13 Unternehmen der Thüga-Gruppe werden in einem dreijährigen Betrieb die Speichertechnologie "Power to Gas" unter Nutzung des Gasverteilnetzes erproben. Am gestrigen Mittwoch wurde in Frankfurt am Main offiziell mit dem Bau einer entsprechenden Demonstrationsanlage der Thüga-Gruppe begonnen. "Ich freue mich, dass diese innovative Anlage in Hessen gebaut wird. Sie wird einen wichtigen Beitrag im Bereich der Forschung und Entwicklung von Speichertechnologien leisten", betonte Hessens Umweltministerin Lucia Puttrich.

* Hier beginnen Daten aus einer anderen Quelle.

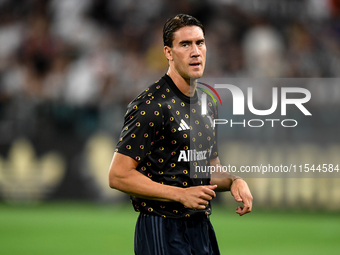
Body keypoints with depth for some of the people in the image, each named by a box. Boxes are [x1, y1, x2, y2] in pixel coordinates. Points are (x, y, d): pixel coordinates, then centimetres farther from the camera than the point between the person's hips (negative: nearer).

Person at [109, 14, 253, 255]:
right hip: (162, 232, -7)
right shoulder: (151, 106, -13)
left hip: (202, 229, 7)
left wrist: (234, 181, 2)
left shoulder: (208, 105, 13)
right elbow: (118, 175, -17)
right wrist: (181, 194, -20)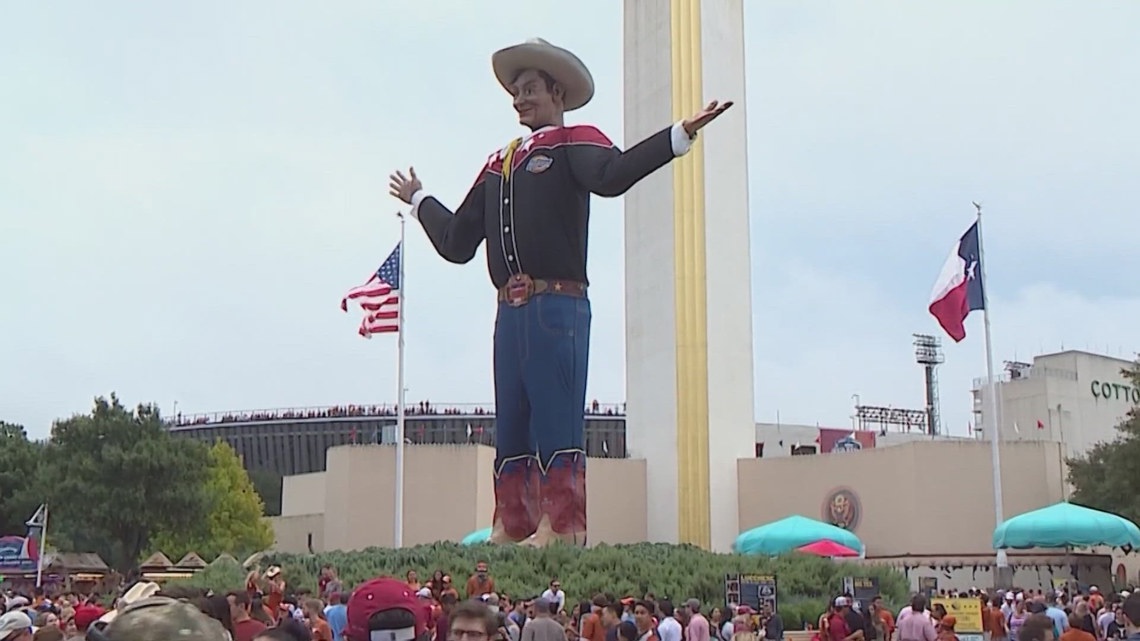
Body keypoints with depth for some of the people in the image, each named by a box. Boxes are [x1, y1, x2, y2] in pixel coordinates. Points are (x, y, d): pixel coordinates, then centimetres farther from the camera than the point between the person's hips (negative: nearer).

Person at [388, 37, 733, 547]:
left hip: (557, 308, -7)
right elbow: (456, 243, 25)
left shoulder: (573, 142, 4)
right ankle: (510, 530, 15)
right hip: (510, 313, 7)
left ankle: (562, 528, -3)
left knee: (557, 423, -7)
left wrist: (680, 135, -29)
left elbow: (612, 175, -19)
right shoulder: (499, 164, 23)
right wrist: (419, 200, 38)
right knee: (510, 428, 9)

Ende 2013 soll die Anlage erstmals Strom in Wasserstoff umwandeln und in das kommunale Gasverteilnetz einspeisen. Bis 2016 werden die Unternehmen Erfahrungen sammeln, wie die Anlage unter Praxisbedingungen funktioniert. Die Betriebsphase wird von wissenschaftlichen Projektpartnern begleitet und vom hessischen Ministerium für Umwelt, Energie, Landwirtschaft und Verbraucherschutz gefördert.

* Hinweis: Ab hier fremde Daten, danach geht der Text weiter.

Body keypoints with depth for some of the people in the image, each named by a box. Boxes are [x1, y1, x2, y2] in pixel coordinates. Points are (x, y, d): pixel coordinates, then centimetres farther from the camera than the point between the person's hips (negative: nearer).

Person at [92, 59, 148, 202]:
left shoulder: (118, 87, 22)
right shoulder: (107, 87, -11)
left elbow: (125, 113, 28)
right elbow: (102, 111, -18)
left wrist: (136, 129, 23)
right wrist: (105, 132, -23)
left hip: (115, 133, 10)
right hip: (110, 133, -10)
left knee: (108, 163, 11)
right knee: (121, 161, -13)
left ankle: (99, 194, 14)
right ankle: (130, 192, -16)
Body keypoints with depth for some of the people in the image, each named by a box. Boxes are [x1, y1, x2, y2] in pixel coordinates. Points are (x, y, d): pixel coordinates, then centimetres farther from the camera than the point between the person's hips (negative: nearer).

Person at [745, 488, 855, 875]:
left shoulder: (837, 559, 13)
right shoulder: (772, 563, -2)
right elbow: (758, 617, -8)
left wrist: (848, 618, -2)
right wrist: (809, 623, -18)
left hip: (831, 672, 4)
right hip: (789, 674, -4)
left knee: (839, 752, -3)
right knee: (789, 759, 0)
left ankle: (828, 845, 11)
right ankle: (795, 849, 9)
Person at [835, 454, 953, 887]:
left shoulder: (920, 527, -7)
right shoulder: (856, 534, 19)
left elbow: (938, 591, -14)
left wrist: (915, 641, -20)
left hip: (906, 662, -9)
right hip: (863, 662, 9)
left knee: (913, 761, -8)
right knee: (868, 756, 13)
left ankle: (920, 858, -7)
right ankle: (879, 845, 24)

Die Anlage entsteht auf dem Werksgelände der Mainova Aktiengesellschaft in Frankfurt. Kernstück ist ein Protonen-Austausch-Membran-Elektrolyseur der Firma ITM Power. Die Anlage wird pro Stunde rund 60 Kubikmeter Wasserstoff erzeugen und so in einer Stunde 3.000 Kubikmeter mit Wasserstoff angereichertes Erdgas ins Netz einspeisen. Ab 2016 ist eine Erweiterung geplant, durch die der Wasserstoff in Methan umgewandelt und in das Gasverteilnetz eingespeist werden soll.

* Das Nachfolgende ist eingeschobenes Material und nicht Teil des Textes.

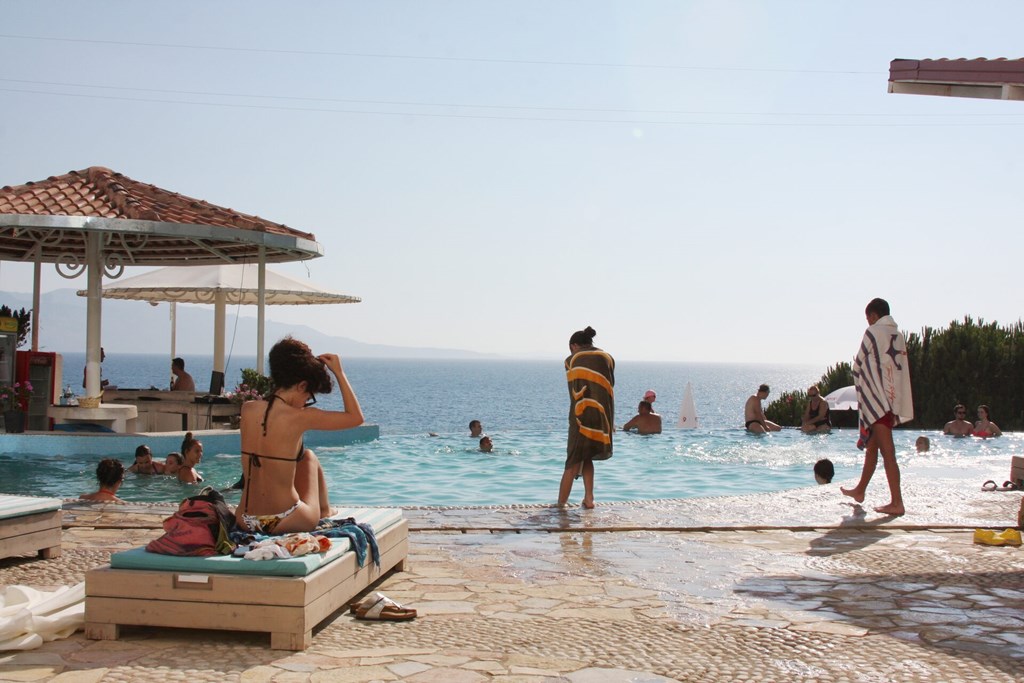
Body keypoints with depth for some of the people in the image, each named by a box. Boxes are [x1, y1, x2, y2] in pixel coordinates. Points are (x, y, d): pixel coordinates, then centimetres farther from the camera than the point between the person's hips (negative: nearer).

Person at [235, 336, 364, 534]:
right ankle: (325, 511, 48)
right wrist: (339, 373, 2)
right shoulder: (298, 417, -16)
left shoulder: (246, 410, -1)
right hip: (285, 523, -5)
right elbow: (356, 417, -4)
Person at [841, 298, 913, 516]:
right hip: (894, 398, 8)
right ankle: (860, 490, 32)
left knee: (887, 451, -10)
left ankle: (897, 502, -13)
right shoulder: (898, 335, 12)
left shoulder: (873, 332, -8)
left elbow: (858, 366, -3)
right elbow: (900, 368, 13)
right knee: (872, 446, 19)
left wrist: (860, 376, 17)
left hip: (877, 399, -8)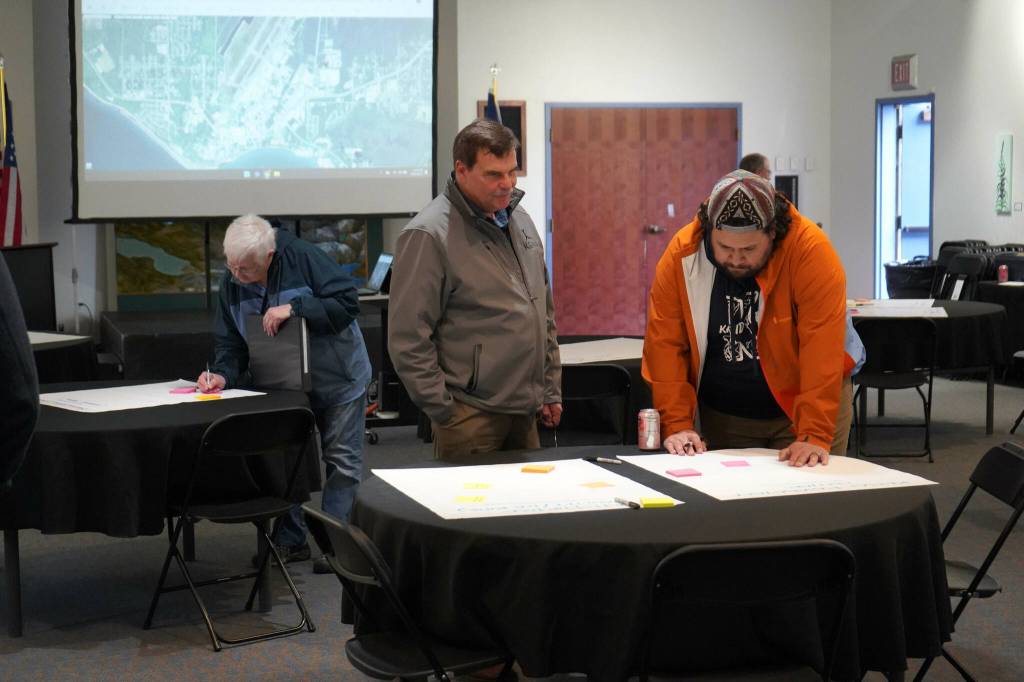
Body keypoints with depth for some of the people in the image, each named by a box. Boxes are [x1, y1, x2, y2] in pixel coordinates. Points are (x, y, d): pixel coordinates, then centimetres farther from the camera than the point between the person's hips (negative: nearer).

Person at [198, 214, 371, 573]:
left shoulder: (302, 257, -28)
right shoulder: (232, 282, -12)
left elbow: (347, 302, -29)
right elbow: (230, 340, -7)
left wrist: (295, 308, -37)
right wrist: (223, 374, -26)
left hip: (337, 378, -5)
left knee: (342, 461, 4)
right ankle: (290, 540, 23)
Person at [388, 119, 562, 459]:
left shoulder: (519, 220, 12)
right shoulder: (429, 236, -13)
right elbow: (408, 340, -14)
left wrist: (551, 390, 16)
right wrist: (444, 412, -13)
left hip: (525, 413, 7)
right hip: (471, 419, -7)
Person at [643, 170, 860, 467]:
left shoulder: (811, 250, -24)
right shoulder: (682, 255, -16)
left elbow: (822, 351, -27)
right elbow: (666, 345, -13)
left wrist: (814, 436, -32)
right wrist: (677, 425, -19)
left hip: (803, 405, -2)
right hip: (723, 415, 2)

Eine Analyse der Thüga hat ergeben, dass der Speicherbedarf in Deutschland im Jahr 2020 bei 17 und in 2050 bei 50 Terawattstunden liegen wird. Die kommunalen Gasverteilnetze könnten diese Mengen laut Thüga-Studie prinzipiell komplett aufnehmen. Damit würde das Gasnetz zur "Batterie der Zukunft". Allerdings sei für die Entwicklung der Speichertechnologie ein langfristiges Marktmodell inklusive staatlicher Anschubfinanzierung notwendig.